Comparing solar-system, binary-pulsar, and gravitational-wave tests of gravity

TL;DR

This paper compares the effectiveness of solar-system, binary-pulsar, and gravitational-wave tests in probing gravity, highlighting the unique constraints strong-field tests provide on alternative theories like tensor-scalar models.

Contribution

It demonstrates that strong-field tests uniquely constrain theories indistinguishable from general relativity in the solar system, and binary-pulsar data already exclude certain scalar effects.

Findings

Strong-field tests differ qualitatively from weak-field experiments.

Binary-pulsar data rule out scalar effects detectable by LIGO/VIRGO.

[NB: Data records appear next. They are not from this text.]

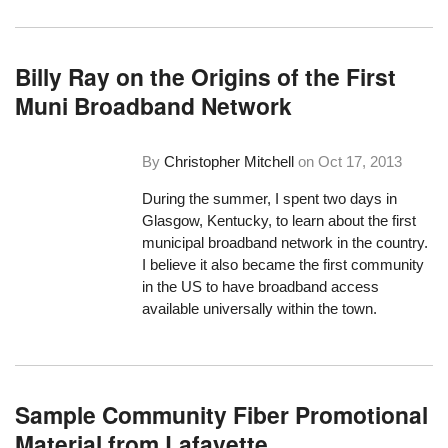
Billy Ray on the Origins of the First
Muni Broadband Network
By
Christopher Mitchell
on
Oct 17, 2013
During the summer, I spent two days in
Glasgow, Kentucky, to learn about the first
municipal broadband network in the country.
I believe it also became the first community
in the US to have broadband access
available universally within the town.
Sample Community Fiber Promotional
Material from Lafayette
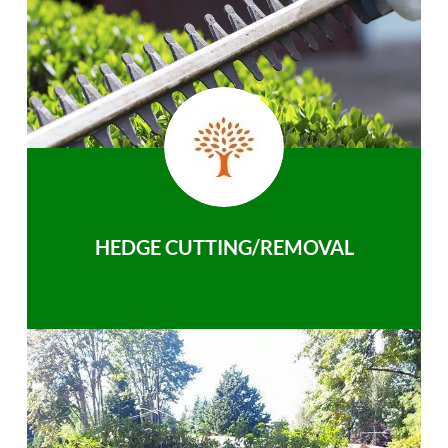
HEDGE CUTTING/REMOVAL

General relativity suffices for 'chirp' template computations.

Abstract

This talk is based on my work in collaboration with Thibault Damour. We compare the probing power of different classes of gravity experiments: solar-system tests (weak-field regime), binary-pulsar tests (strong-field regime), and future gravitational-wave observations of inspiralling binaries (strong-field effects detected in our weak-gravitational-field conditions). This is done within the most natural class of alternative theories to general relativity, namely tensor-scalar theories, in which the gravitational interaction is mediated by one tensor field (g_munu) together with one or several scalar fields (phi). Our main conclusion is that strong-field tests are qualitatively different from weak-field experiments: They constrain theories which are strictly indistinguishable from general relativity in the solar system. We also show that binary-pulsar data are so precise that they already rule out the theories for which scalar effects could have been detected with LIGO or VIRGO. This proves that it is therefore sufficient to compute the `chirp' templates within general relativity.